High time for British universities to ramp up efforts to commercialise research outcomes

A version of this article by Professor Max Lu, DL AO, President and Vice-Chancellor, University of Surrey, was published in the Times Higher Education and on its digital platforms

Universities have long been the bedrock of groundbreaking research and scholarly advancement. Yet the journey from academic discovery to societal impact often faces a critical gap: effective commercialisation.

This is never easy. Last week, three US experts in intellectual property (IP) argued in Times Higher Education that, contrary to popular opinion, the UK and the US are comparable when it comes to spin-off efficiency. The highest-performing institutions in both countries generate about two or three spin-outs a year per $100 million (£80 million) of research expenditure.

However, the authors are also right to observe that the UK lacks confidence in the effectiveness of its university innovation system. This is why the government’s review of university spinouts, also published last week, comes at a critical time.

The report highlights room for improvement, offering many sensible recommendations for enhancing the ecosystem. This is not just about financial gain; it’s a strategic imperative for universities to translate IP into real-world applications to help drive economic growth and secure the UK’s ambition to be a science and technology superpower.

SRP

Australia has things to teach the UK

It is certainly true that the UK shouldn’t just be looking to the US for models of best practice. In my experience, Australia is also doing a lot of things right.

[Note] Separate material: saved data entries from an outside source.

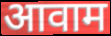
आवाम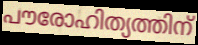
പൗരോഹിത്യത്തിന്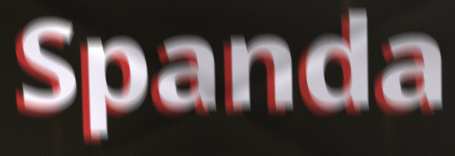
Spanda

UniQuest, the University of Queensland’s commercialisation arm, illustrates the significance of a strategic and co-ordinated approach to IP commercialisation. The University of Queensland, where I was formerly provost, ranks among the top 10 per cent universities globally for revenue generation from IP, raising A$3 billion (£1.6 billion) in annual sales of UniQuest-licensed products. This success stems from close collaboration with researchers, partnership managers (employed to scout for IP and promote it to business development directors) and the investment community.

According to a recent survey by Knowledge Commercialisation Australasia (KCA), Australia’s 37 public universities, which collectively spend approximately A$11.9 billion a year on research, had 311 active research spinouts and startups in 2021, with total equity of A$726 million held in them. Commercialisation revenue grew to A$251 million in 2021.

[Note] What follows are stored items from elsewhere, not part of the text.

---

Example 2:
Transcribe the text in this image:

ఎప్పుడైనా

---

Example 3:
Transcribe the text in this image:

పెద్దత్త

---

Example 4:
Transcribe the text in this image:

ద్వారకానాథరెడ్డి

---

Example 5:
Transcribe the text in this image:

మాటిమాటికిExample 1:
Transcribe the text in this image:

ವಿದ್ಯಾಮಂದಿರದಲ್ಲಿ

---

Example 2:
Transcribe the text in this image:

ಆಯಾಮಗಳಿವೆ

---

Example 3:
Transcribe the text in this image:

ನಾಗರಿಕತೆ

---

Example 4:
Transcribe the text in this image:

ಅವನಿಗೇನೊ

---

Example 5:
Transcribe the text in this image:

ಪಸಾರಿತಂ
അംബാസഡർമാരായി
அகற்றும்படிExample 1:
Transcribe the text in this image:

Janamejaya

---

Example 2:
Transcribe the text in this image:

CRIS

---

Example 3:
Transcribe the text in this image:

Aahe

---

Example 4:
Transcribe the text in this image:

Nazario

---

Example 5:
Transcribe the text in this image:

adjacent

By way of comparison, according to NCUB State of the Relationship Report 2022, the UK universities generated 1379 spinouts, and commercialisation revenue of £172m, for about £20B annual expenditure across the sector.

In the last few years, the Australian government has pledged strong support for researchers working towards commercialisation, including a A$2 billion package to bridge the so called “valley of death” between discovery and market launch.

Enhanced collaboration

One of the key recommendations of the UK review, led by University of Oxford Vice-Chancellor Irene Tracey and Andrew Williamson, a managing partner of the University of Cambridge’s in-house venture capital fund, is the establishment of clear, market-aligned guidelines for spin-out deals. This includes standard equity splits and a collaborative framework for deal negotiations, ensuring fairness and efficiency. Additionally, the review advocates for increased data transparency on spinouts and their deal terms, alongside the implementation of a national spin-out register, enhancing visibility and accountability in the commercialisation process.

This is of critical importance for the confidence of the investor community, which needs a system that is open and navigable.

Enhanced collaboration between spin-out companies and the labs of the inventors will also be vital in adding value to technology development and scale-up. Not all spin-outs are founded by the academics who did the original research, but those that pursue commercial paths quite independently from their academic progenitors are statistically more likely to fail.

Another critical aspect is the funding and support for technology transfer offices (TTOs). The report’s recommendation for shared TTOs, especially among smaller research universities, can create economies of scale and pooled expertise, benefiting a wider range of institutions. This approach can be particularly advantageous for disciplines like social sciences, humanities and the arts, which are increasingly demonstrating their potential for commercialisation.

This is an approach we already see in Australia, where smaller and newly established university TTOs partner with well-established TTOs or commercialisation vehicles. This results in immediate increases in the number of invention disclosures (patent or other type of IP rights claims in the form of applications or declarations), facilitates investment deals and enhances the commercialisation process as a whole.  

Broadening our impact

At the University of Surrey, we have experience of leading engagement between research and industry across a range of clusters, from space and cyber to animal health, working with partner universities and deep vertical cross-sections of industry sectors. And our pan-university research institutes (People-Centred AI; Sustainability) have been designed to fuse our hard and social science expertise, broadening our impact beyond creating the technologies of the future to working across industry and policy spheres to maximise impact and drive change. We have also established an innovation and commercialisation company, Innovate Surrey Ltd, to help drive this mission.

Integrating commercialisation efforts with academic pursuits is also essential, and I endorse the report’s recommendation for PhD students to have access to entrepreneurship training and internship opportunities in spin-outs, venture capital firms or TTOs. It’s about embedding a culture of entrepreneurship within the academic fabric of the institution. 

In these ways, UK universities can fulfil the imperative to ramp up their efforts to further enhance their contribution to society.